Customized router jig to shave away inside scale material for smooth closing scales
I asked him about how long it took him to make a set of scales – and he said he can produce around 5 sets per hour. Quite remarkable, given it takes me around 2 hours to produce a single set of custom scales. That’s 10 times faster! Efficiency is clearly the name of the game.
Some familiar tools in nearly every razor restoration workshop
Razor pinning station
Once razors are pinned up, he shows me his honing methods – which are remarkably similar to my own. After watching him hone a razor from beginning to end, I can say that he is doing everything right. He uses Naniwa waterstones through 12,000 grit, and finishes by stropping on horse hide bench strops, following up with a hanging hair test. The stones are lapped often, which means the end user will not have issues touching them up in the future. Other larger scale manufacturers use more mechanized sharpening, and finish on curved stones, the geometry of which can’t be reproduced by the end user without re-establishing the bevel.
As we continue our conversations through the afternoon, we discuss all sorts of things – from the production in Solingen of straight razors, to market trends. We discussed the impact of cheap chinese and pakistani razors on the market – so widely available and inexpensive, but many completely non-functional. We agree that they’re negatively impacting the market by ruining people’s first experience with straight razors. We also discussed the production methods that some of the other straight razor manufacturers in Solingen are using. Some of the things I learned are quite eye opening.

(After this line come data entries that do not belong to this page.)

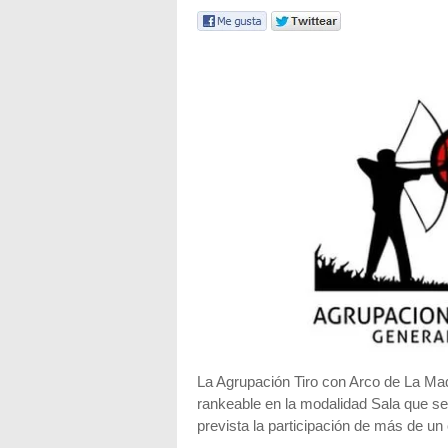
La Agrupación Tiro con Arco de La Mad
rankeable en la modalidad Sala que se 
prevista la participación de más de u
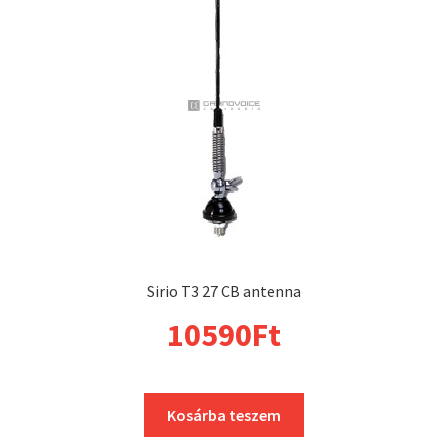
Sirio T3 27 CB antenna
10590
Ft
Kosárba teszem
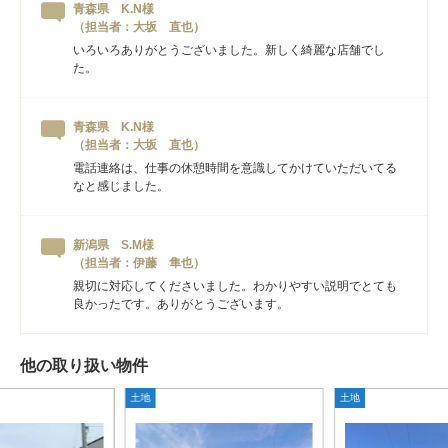
青森県 K.N様
（担当者：大坂 直也）
いろいろありがとうございました。新しく綺麗な店舗でし
た。
青森県 K.N様
（担当者：大坂 直也）
電話連絡は、仕事の休憩時間を意識してかけていただいてる
なと感じました。
新潟県 S.M様
（担当者：伊藤 隼也）
親切に対応してくださいました。わかりやすい説明でとても
良かったです。ありがとうございます。
他の取り扱い物件
土地
土地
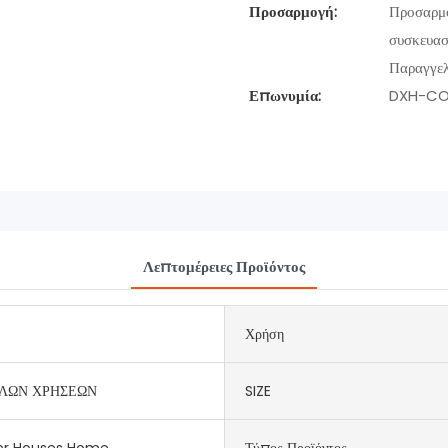
Προσαρμογή:
Προσαρμο
συσκευασ
Παραγγελ
Επωνυμία:
DXH-CO
Λεπτομέρειες Προϊόντος
Χρήση
ΛΩΝ ΧΡΗΣΕΩΝ
SIZE
er Houses Home
Τύπος Προϊόντος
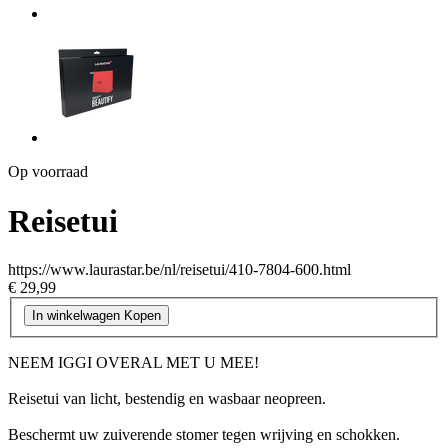
Op voorraad
Reisetui
https://www.laurastar.be/nl/reisetui/410-7804-600.html
€ 29,99
In winkelwagen
Kopen
NEEM IGGI OVERAL MET U MEE!
Reisetui van licht, bestendig en wasbaar neopreen.
Beschermt uw zuiverende stomer tegen wrijving en schokken.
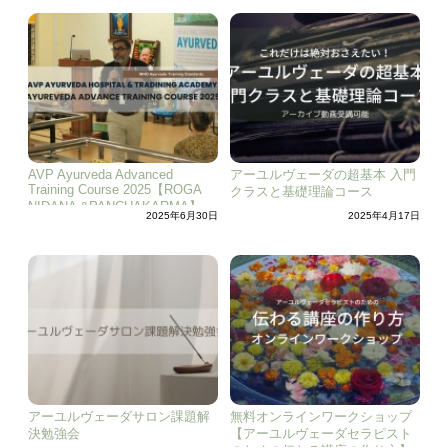
AVP Ayurveda Advanced
アーユルヴェーダの超基本 入門
Training Course 2025【ROGA
クラスと基礎理論コース
NIDANA &PANCHAKARMA】
2025年6月30日
2025年4月17日
アーユルヴェーダサロン課題解
無料オンラインワークショップ
決勉強会
【アーユルヴェーダセラピスト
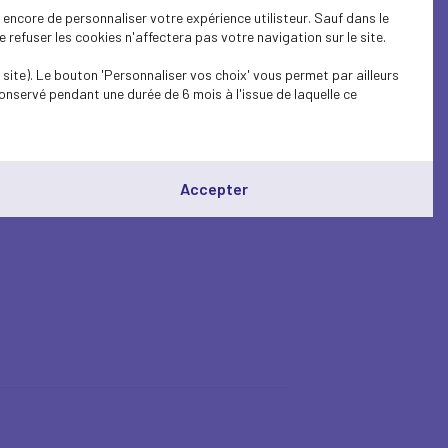
encore de personnaliser votre expérience utilisteur. Sauf dans le
refuser les cookies n'affectera pas votre navigation sur le site.
site). Le bouton 'Personnaliser vos choix' vous permet par ailleurs
onservé pendant une durée de 6 mois à l'issue de laquelle ce
Accepter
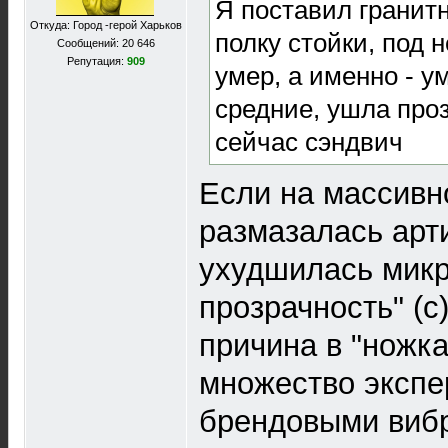
Я поставил гранит
Откуда: Город -герой Харьков
полку стойки, под н
Сообщений: 20 646
Репутация:
909
умер, а именно - у
средние, ушла про
сейчас сэндвич
Если на массивн
размазалась арт
ухудшилась микр
прозрачность" (с)
причина в "ножка
множество экспе
брендовыми виб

At the end of the afternoon, I profusely thanked him for the opportunity to visit him and for being such a gracious host. I left with an extreme appreciation for him and the small company that he has built. The fact that he is a one-man shop is simply remarkable, and I’m happy that I had the opportunity to see the inner workings of his operation first hand. It has made me even prouder to be an official Ralf Aust retailer, and I am excited to share my experience with the world.
Later that afternon, I reflected on the experience with a tall weissbier in a beautiful biergarten 20 miles northeast of Cologne. It capped off an excellent day – one of many that happened during our trip through Europe this summer.

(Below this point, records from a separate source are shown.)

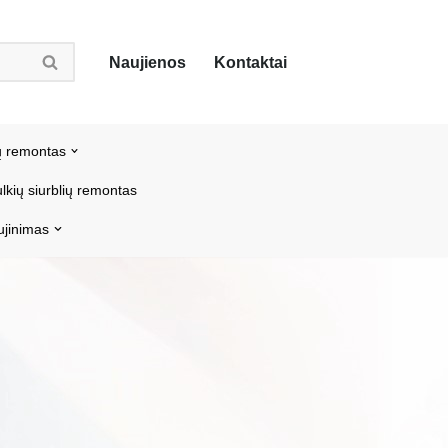
Naujienos
Kontaktai
ų remontas
lkių siurblių remontas
ujinimas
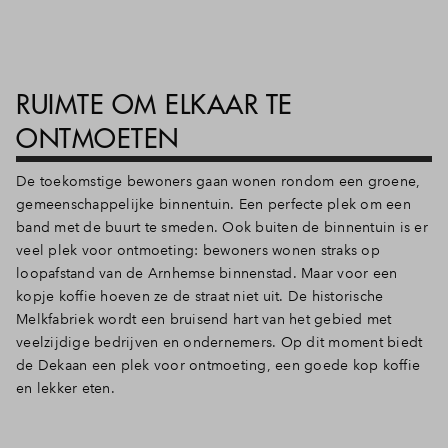
RUIMTE OM ELKAAR TE
ONTMOETEN
De toekomstige bewoners gaan wonen rondom een groene,
gemeenschappelijke binnentuin. Een perfecte plek om een
band met de buurt te smeden. Ook buiten de binnentuin is er
veel plek voor ontmoeting: bewoners wonen straks op
loopafstand van de Arnhemse binnenstad. Maar voor een
kopje koffie hoeven ze de straat niet uit. De historische
Melkfabriek wordt een bruisend hart van het gebied met
veelzijdige bedrijven en ondernemers. Op dit moment biedt
de Dekaan een plek voor ontmoeting, een goede kop koffie
en lekker eten.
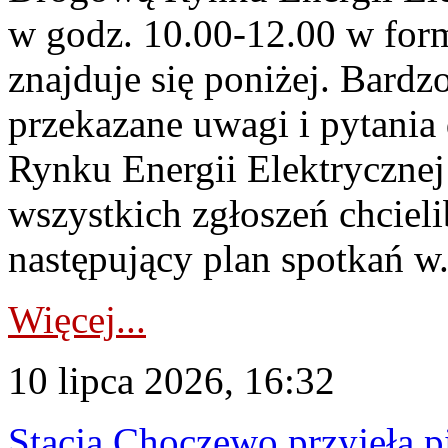
w godz. 10.00-12.00 w form
znajduje się poniżej. Bardz
przekazane uwagi i pytani
Rynku Energii Elektryczne
wszystkich zgłoszeń chcie
następujący plan spotkań w.
Więcej...
10 lipca 2026, 16:32
Stacja Choczewo przyjęła 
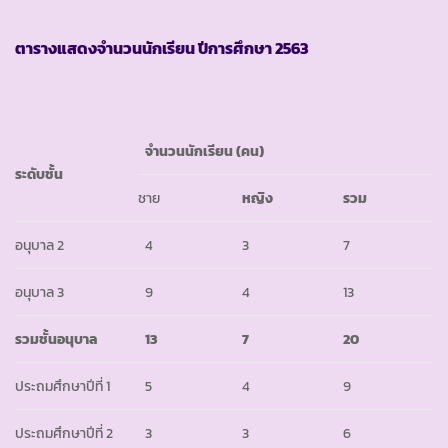
ตารางแสดงจำนวนนักเรียน ปีการศึกษา
2563
จำนวนนักเรียน (คน)
ระดับชั้น
ชาย
หญิง
รวม
อนุบาล 2
4
3
7
อนุบาล 3
9
4
13
รวมชั้นอนุบาล
13
7
20
ประถมศึกษาปีที่ 1
5
4
9
ประถมศึกษาปีที่ 2
3
3
6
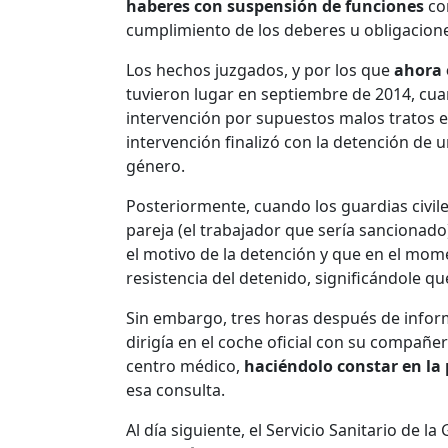
haberes con suspensión de funciones
com
cumplimiento de los deberes u obligacione
Los hechos juzgados, y por los que
ahora 
tuvieron lugar en septiembre de 2014, cua
intervención por supuestos malos tratos en
intervención finalizó con la detención de
género.
Posteriormente, cuando los guardias civiles
pareja (el trabajador que sería sanciona
el motivo de la detención y que en el mome
resistencia del detenido, significándole q
Sin embargo, tres horas después de infor
dirigía en el coche oficial con su compañero
centro médico,
haciéndolo constar en la 
esa consulta.
Al día siguiente, el Servicio Sanitario de l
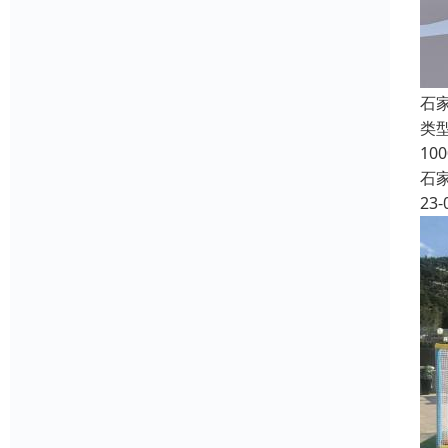
石
类
1
石
23-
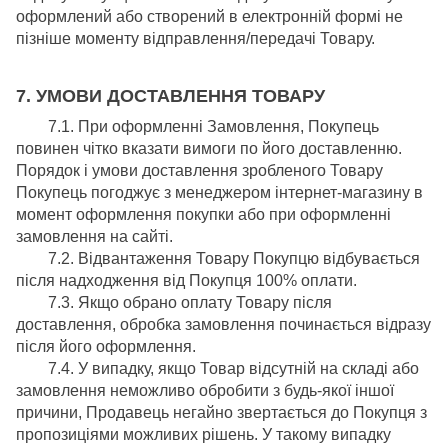
оформлений або створений в електронній формі не
пізніше моменту відправлення/передачі Товару.
7. УМОВИ ДОСТАВЛЕННЯ ТОВАРУ
7.1. При оформленні Замовлення, Покупець
повинен чітко вказати вимоги по його доставленню.
Порядок і умови доставлення зробленого Товару
Покупець погоджує з менеджером інтернет-магазину в
момент оформлення покупки або при оформленні
замовлення на сайті.
7.2. Відвантаження Товару Покупцю відбувається
після надходження від Покупця 100% оплати.
7.3. Якщо обрано оплату Товару після
доставлення, обробка замовлення починається відразу
після його оформлення.
7.4. У випадку, якщо Товар відсутній на складі або
замовлення неможливо обробити з будь-якої іншої
причини, Продавець негайно звертається до Покупця з
пропозиціями можливих рішень. У такому випадку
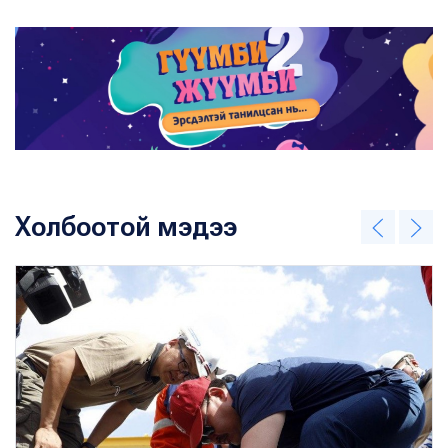
Холбоотой мэдээ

I encourage everyone out there to consider a Ralf Aust straight razor – whether their first, or their tenth. The attention to detail and quality is difficult to find anywhere else in the market. Score one for the little guy! Let us hope that Mr. Aust is willing and able to continue producing some of the finest straight razors in the world, and the Ralf Aust stamp will grace the tang of many thousands more straight razors in the future.